Dan Stolfi, in his one-man show Cancer Can't Dance Like This, does a hilarious bit about how cancer made him 'gangster'. He imitates himself crossing the street before cancer- with care and caution - and afterward, taking long, slow strides and giving the finger to any drivers who gets pissed off.
I loved this bit. I, too, noticed a different side of myself at my weekly soccer games. At one game, a particularly pushy player grabbed the ball to kick it in after her team had clearly kicked it out of bounds. After some back and forth between her teammates and mine, I joined in (in a very unusually undiplomatic manner) "Come on red team, open your eyes, you saw that go out off your foot! What are you blind?!" and actually continued engaging the player beyond the point of productive.
Not only that, in the car to and from my soccer games, I noticed I was flipping the bird much more often than normal.
What happened to me (and, apparently, others like Dan Stolfi), was that cancer was making me gangster. I was about to take on one of mankind's greatest enemies - cancer - and you think I'm going to let some snotty-nosed soccer player push me and my team around? Or some grumpy old driver honk his horn at me when I need to change lanes? No, no, no. They could kiss my ass. I had bigger fish to fry.
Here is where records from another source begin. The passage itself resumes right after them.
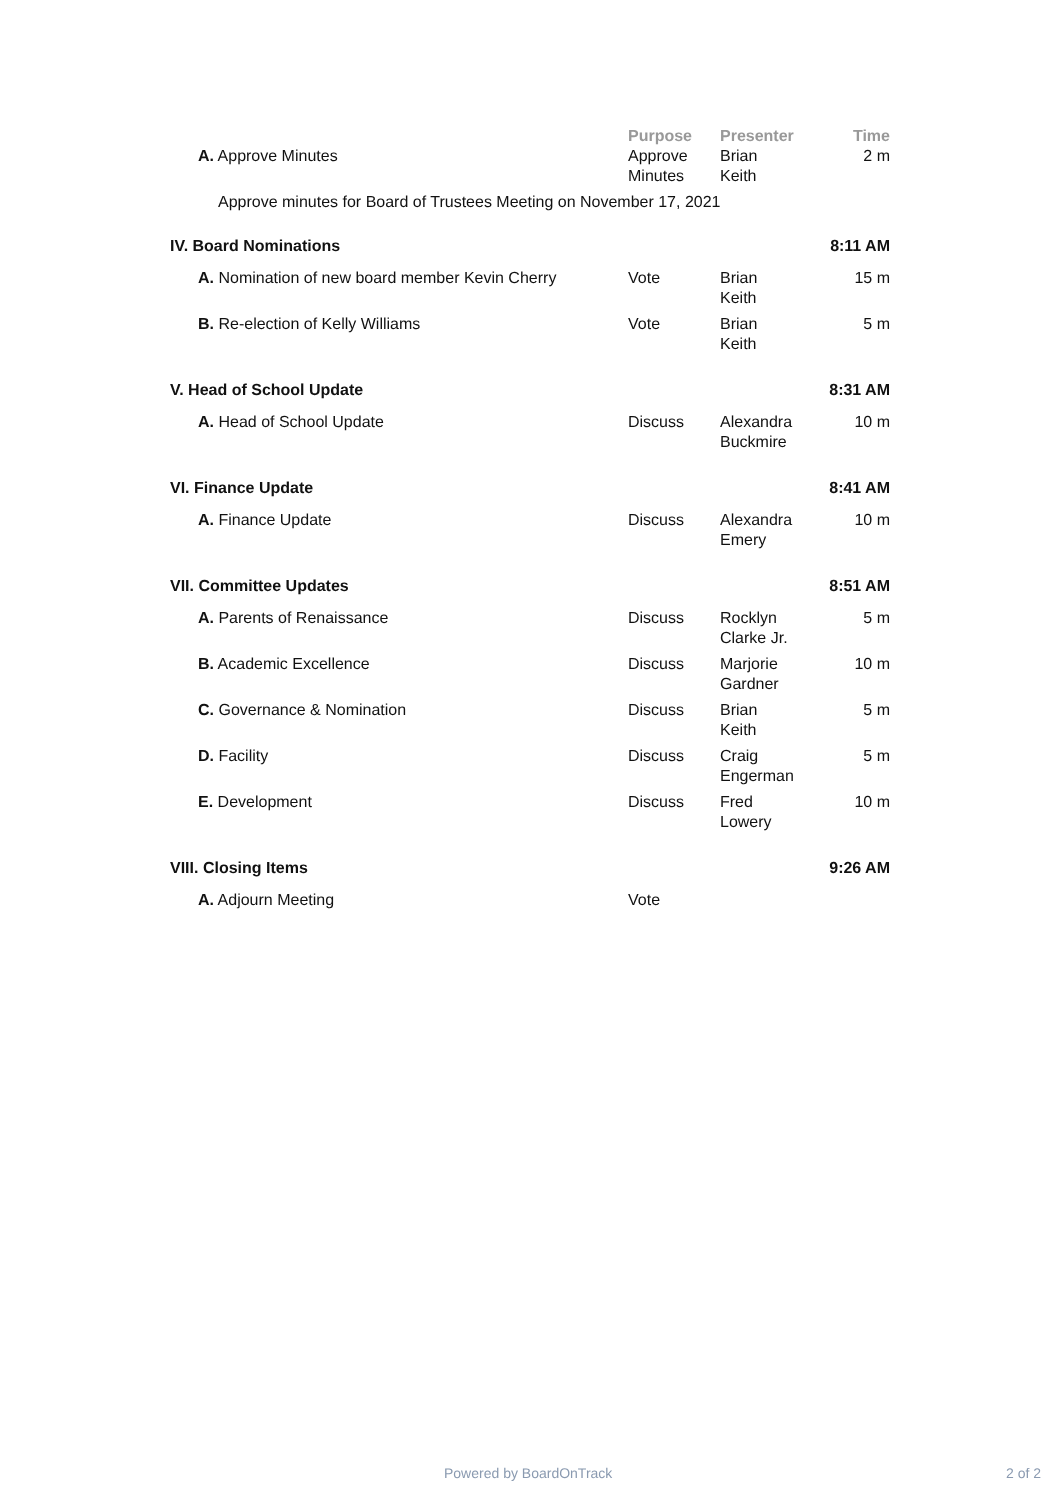| | Purpose | Presenter | Time |
| --- | --- | --- | --- |
| A. Approve Minutes | Approve Minutes | Brian Keith | 2 m |
| Approve minutes for Board of Trustees Meeting on November 17, 2021 | | | |
| IV. Board Nominations | | | 8:11 AM |
| A. Nomination of new board member Kevin Cherry | Vote | Brian Keith | 15 m |
| B. Re-election of Kelly Williams | Vote | Brian Keith | 5 m |
| V. Head of School Update | | | 8:31 AM |
| A. Head of School Update | Discuss | Alexandra Buckmire | 10 m |
| VI. Finance Update | | | 8:41 AM |
| A. Finance Update | Discuss | Alexandra Emery | 10 m |
| VII. Committee Updates | | | 8:51 AM |
| A. Parents of Renaissance | Discuss | Rocklyn Clarke Jr. | 5 m |
| B. Academic Excellence | Discuss | Marjorie Gardner | 10 m |
| C. Governance & Nomination | Discuss | Brian Keith | 5 m |
| D. Facility | Discuss | Craig Engerman | 5 m |
| E. Development | Discuss | Fred Lowery | 10 m |
| VIII. Closing Items | | | 9:26 AM |
| A. Adjourn Meeting | Vote | | |
Powered by BoardOnTrack 2 of 2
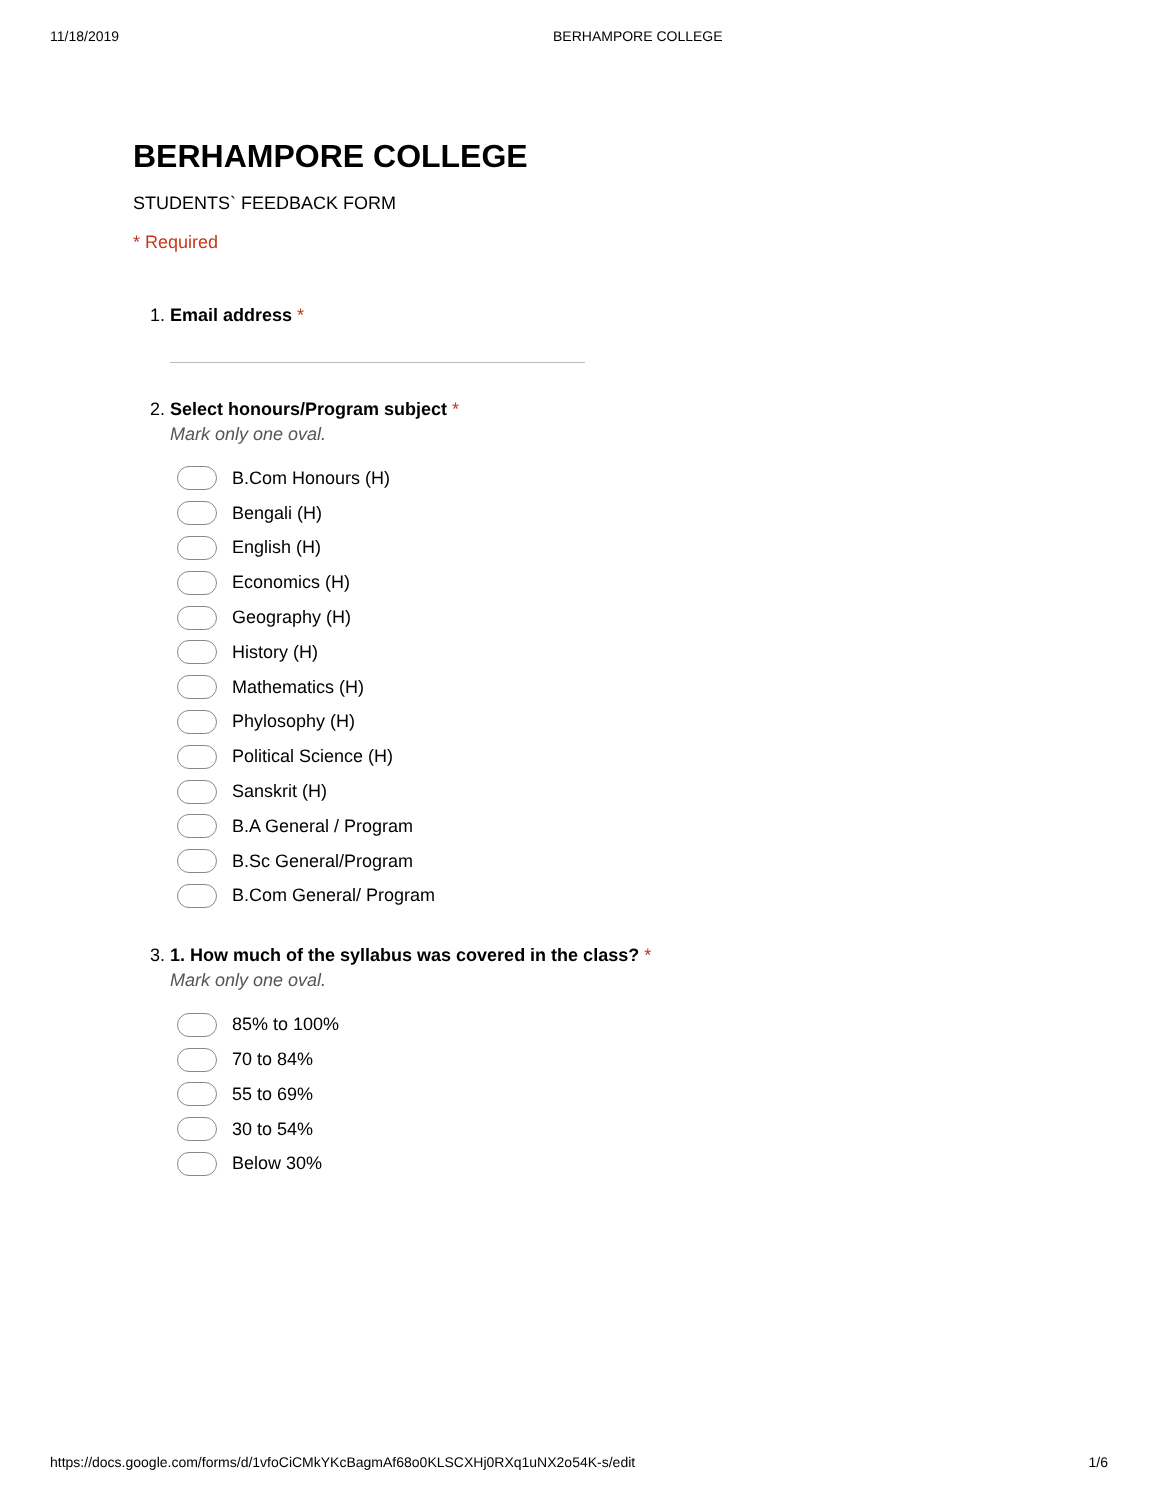11/18/2019 BERHAMPORE COLLEGE
BERHAMPORE COLLEGE
STUDENTS` FEEDBACK FORM
* Required
1. Email address *
2. Select honours/Program subject *
Mark only one oval.
B.Com Honours (H)
Bengali (H)
English (H)
Economics (H)
Geography (H)
History (H)
Mathematics (H)
Phylosophy (H)
Political Science (H)
Sanskrit (H)
B.A General / Program
B.Sc General/Program
B.Com General/ Program
3. 1. How much of the syllabus was covered in the class? *
Mark only one oval.
85% to 100%
70 to 84%
55 to 69%
30 to 54%
Below 30%
https://docs.google.com/forms/d/1vfoCiCMkYKcBagmAf68o0KLSCXHj0RXq1uNX2o54K-s/edit 1/6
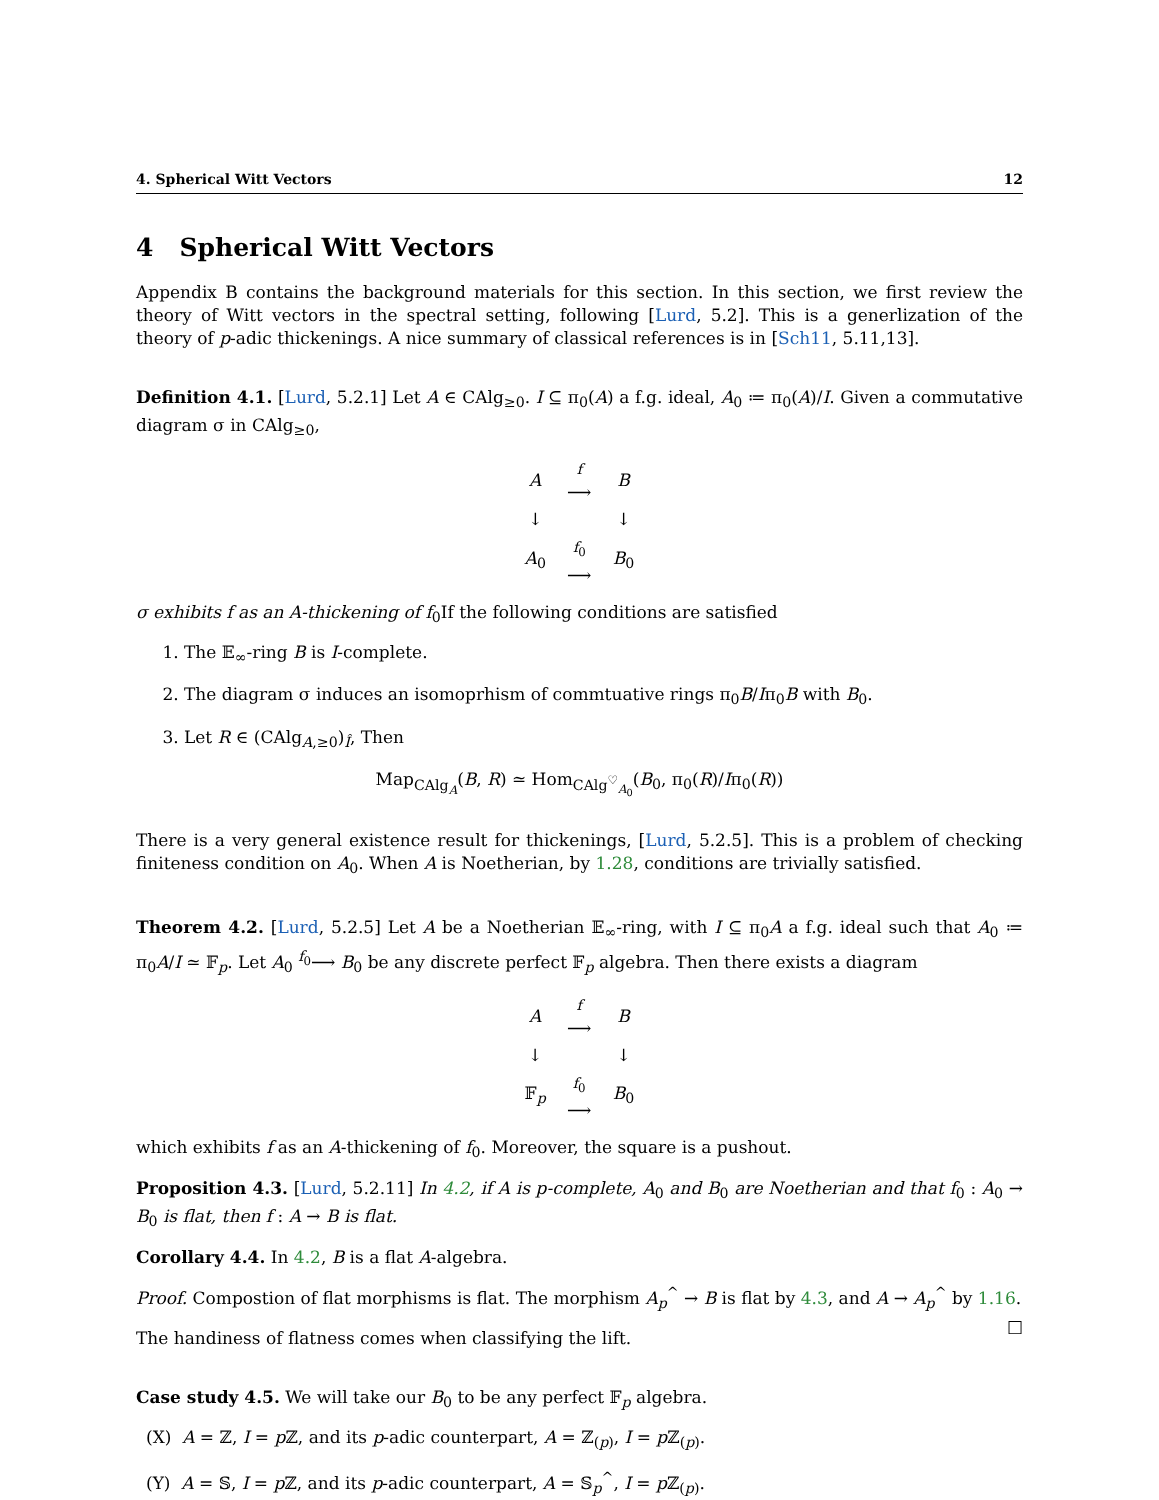4. Spherical Witt Vectors 12
4 Spherical Witt Vectors
Appendix B contains the background materials for this section. In this section, we first review the theory of Witt vectors in the spectral setting, following [Lurd, 5.2]. This is a generlization of the theory of p-adic thickenings. A nice summary of classical references is in [Sch11, 5.11,13].
Definition 4.1. [Lurd, 5.2.1] Let A ∈ CAlg<sub>≥0</sub>. I ⊆ π<sub>0</sub>(A) a f.g. ideal, A<sub>0</sub> ≔ π<sub>0</sub>(A)/I. Given a commutative diagram σ in CAlg<sub>≥0</sub>,
| A | f ⟶ | B |
| ↓ | | ↓ |
| A<sub>0</sub> | f<sub>0</sub> ⟶ | B<sub>0</sub> |
σ exhibits f as an A-thickening of f<sub>0</sub>If the following conditions are satisfied
1. The 𝔼<sub>∞</sub>-ring B is I-complete.
2. The diagram σ induces an isomoprhism of commtuative rings π<sub>0</sub>B/Iπ<sub>0</sub>B with B<sub>0</sub>.
3. Let R ∈ (CAlg<sub>A,≥0</sub>)<sub>Î</sub>, Then
Map<sub>CAlg<sub>A</sub></sub>(B, R) ≃ Hom<sub>CAlg<sup>♡</sup><sub>A<sub>0</sub></sub></sub>(B<sub>0</sub>, π<sub>0</sub>(R)/Iπ<sub>0</sub>(R))
There is a very general existence result for thickenings, [Lurd, 5.2.5]. This is a problem of checking finiteness condition on A<sub>0</sub>. When A is Noetherian, by 1.28, conditions are trivially satisfied.
Theorem 4.2. [Lurd, 5.2.5] Let A be a Noetherian 𝔼<sub>∞</sub>-ring, with I ⊆ π<sub>0</sub>A a f.g. ideal such that A<sub>0</sub> ≔ π<sub>0</sub>A/I ≃ 𝔽<sub>p</sub>. Let A<sub>0</sub> <sup>f<sub>0</sub></sup>⟶ B<sub>0</sub> be any discrete perfect 𝔽<sub>p</sub> algebra. Then there exists a diagram
| A | f ⟶ | B |
| ↓ | | ↓ |
| 𝔽<sub>p</sub> | f<sub>0</sub> ⟶ | B<sub>0</sub> |
which exhibits f as an A-thickening of f<sub>0</sub>. Moreover, the square is a pushout.
Proposition 4.3. [Lurd, 5.2.11] In 4.2, if A is p-complete, A<sub>0</sub> and B<sub>0</sub> are Noetherian and that f<sub>0</sub> : A<sub>0</sub> → B<sub>0</sub> is flat, then f : A → B is flat.
Corollary 4.4. In 4.2, B is a flat A-algebra.
Proof. Compostion of flat morphisms is flat. The morphism A<sub>p</sub><sup>^</sup> → B is flat by 4.3, and A → A<sub>p</sub><sup>^</sup> by 1.16. □
The handiness of flatness comes when classifying the lift.
Case study 4.5. We will take our B<sub>0</sub> to be any perfect 𝔽<sub>p</sub> algebra.
(X) A = ℤ, I = p ℤ, and its p-adic counterpart, A = ℤ<sub>(p)</sub>, I = p ℤ<sub>(p)</sub>.
(Y) A = 𝕊, I = p ℤ, and its p-adic counterpart, A = 𝕊<sub>p</sub><sup>^</sup>, I = p ℤ<sub>(p)</sub>.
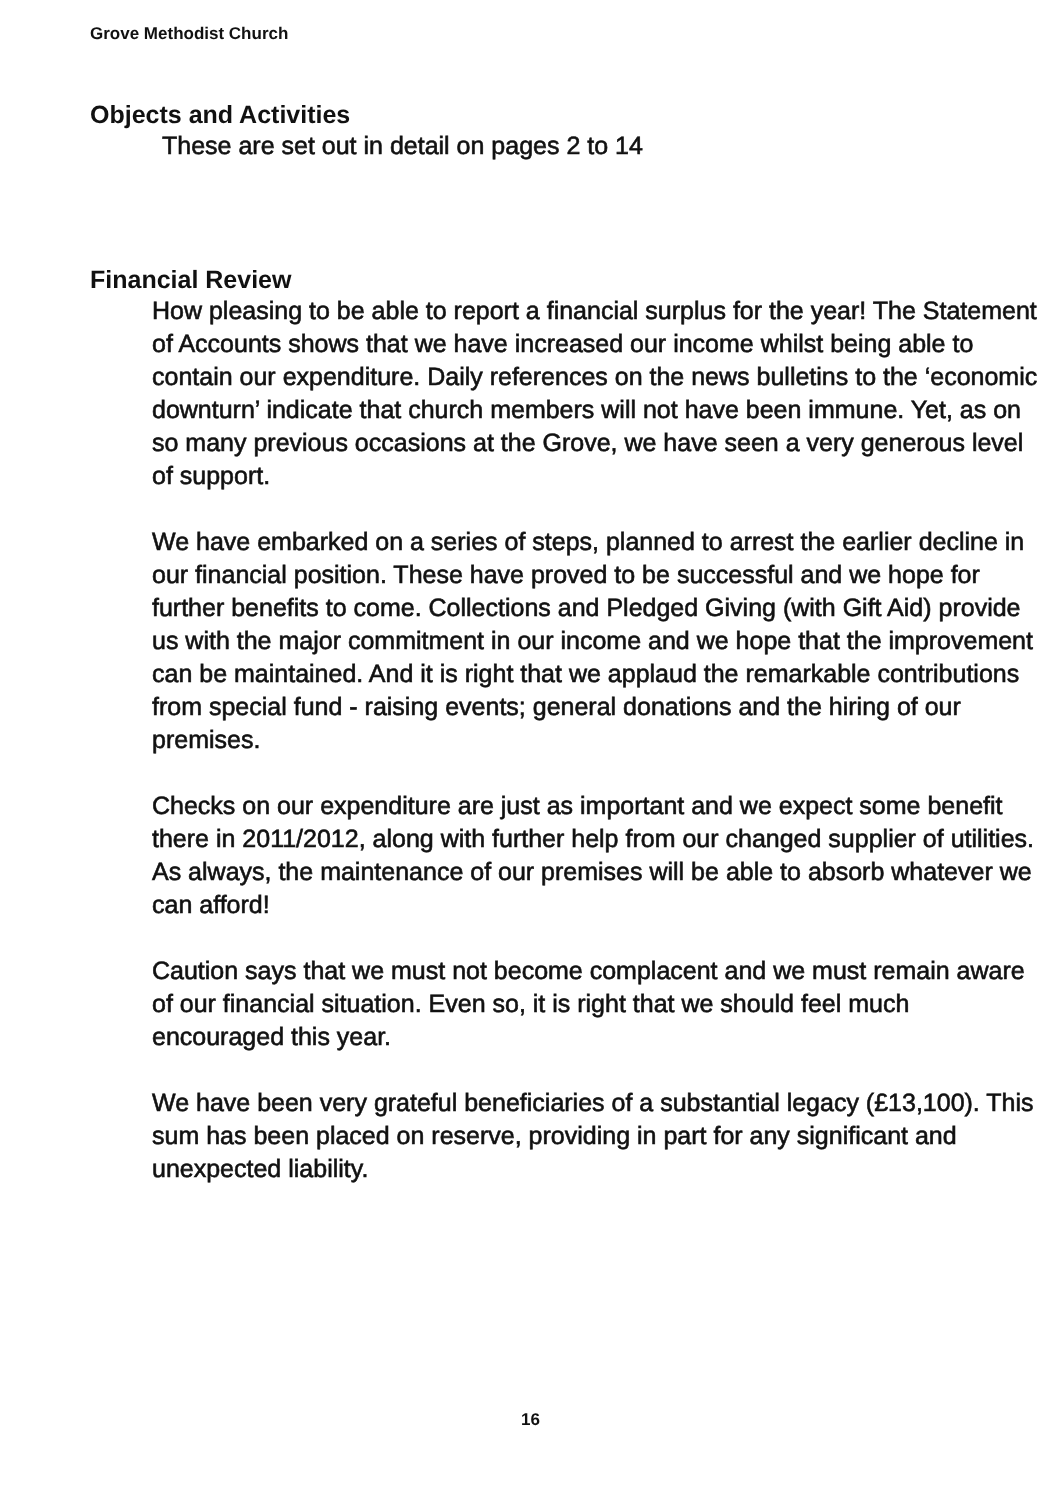Grove Methodist Church
Objects and Activities
These are set out in detail on pages 2 to 14
Financial Review
How pleasing to be able to report a financial surplus for the year! The Statement of Accounts shows that we have increased our income whilst being able to contain our expenditure. Daily references on the news bulletins to the ‘economic downturn’ indicate that church members will not have been immune. Yet, as on so many previous occasions at the Grove, we have seen a very generous level of support.
We have embarked on a series of steps, planned to arrest the earlier decline in our financial position. These have proved to be successful and we hope for further benefits to come. Collections and Pledged Giving (with Gift Aid) provide us with the major commitment in our income and we hope that the improvement can be maintained. And it is right that we applaud the remarkable contributions from special fund - raising events; general donations and the hiring of our premises.
Checks on our expenditure are just as important and we expect some benefit there in 2011/2012, along with further help from our changed supplier of utilities. As always, the maintenance of our premises will be able to absorb whatever we can afford!
Caution says that we must not become complacent and we must remain aware of our financial situation. Even so, it is right that we should feel much encouraged this year.
We have been very grateful beneficiaries of a substantial legacy (£13,100). This sum has been placed on reserve, providing in part for any significant and unexpected liability.
16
My inner gangster still rears her ugly head every once in a while. When I see girls with half their heads shaved (you think that's badass? try having cancer and losing your hair, that's badass!), or when restaurants double-book on the night of my sister's wedding reception (I better get that news from the owner, and he/she better feel pretty bad about it). But mostly, my inner gangster has subsided after the initial shock of my diagnosis wore off.
I've tried to hold onto what I learned from my inner gangster - not to back down when someone challenges you. Sometimes, people screw up, and sometimes, it's their own fault. Who else is going to tell them if you don't?